Meeting Siena, knowing Siena, and, yes, loving Siena had only shone a bright big ray of North Queensland sunlight on what his responsibilities were.
To be happy.
For his son to be happy, well-adjusted, ready to be out in the world, he had to be happy first.
And to be happy he needed Siena.
He didn’t want her to look him up in six months’ time if she came back to visit her family. Contemplating six months between seeing her face, touching her hand, kissing her … His heart felt as if it was being ripped from his chest.
Talking it through with Matt, or writing down the multitude of conflicting feelings into his blog, wouldn’t solve the problem. He knew that now.
Confronting the problem head-on would be the only way through.
‘Matt, sorry to keep you so long again today. But I have a big favour to ask.’
Siena sat cross-legged on her bed reading her emails when she heard a knock at the front door.
Rick, Tina and the kids had gone out for their regular Friday night pasta at Tina’s parents’ place and Siena hadn’t been kidding when she’d begged off with a headache. So she sat still and waited for the door-knocker to leave.
But, a few moments later, Siena heard it again.

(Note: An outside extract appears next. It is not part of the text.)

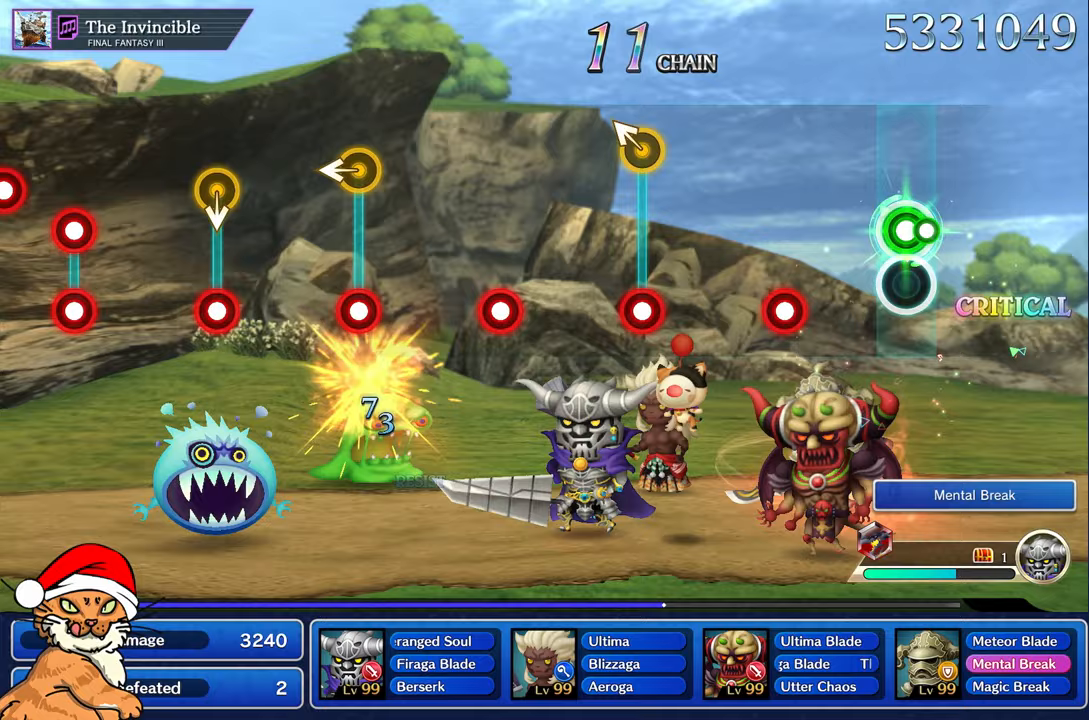
{"buttons": [], "left_stick": "center", "right_stick": "center", "events": [[50, "CROSS", "up"], [50, "L1", "up"], [383, "CROSS", "down"], [500, "CROSS", "up"]]}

And this time she realised it wasn’t a knock at the front door; it was a rap of pebbles against her bedroom window.
She hitched her pyjama bottoms higher and moved to the window, peering out to the moonlit suburban front garden to find James, standing in the middle of the yard with arms outstretched and a bunch of flowers in his hand with Rick’s big stupid Triton fountain shooting water into the air behind him.
Her head hurt from thinking all afternoon, and she knew that she had a big night of thinking ahead of her still. Surely the last thing she needed was for James to make some great romantic gesture to cloud things.
But she could hardly shoo him away. He was out there with flowers, for goodness’ sake!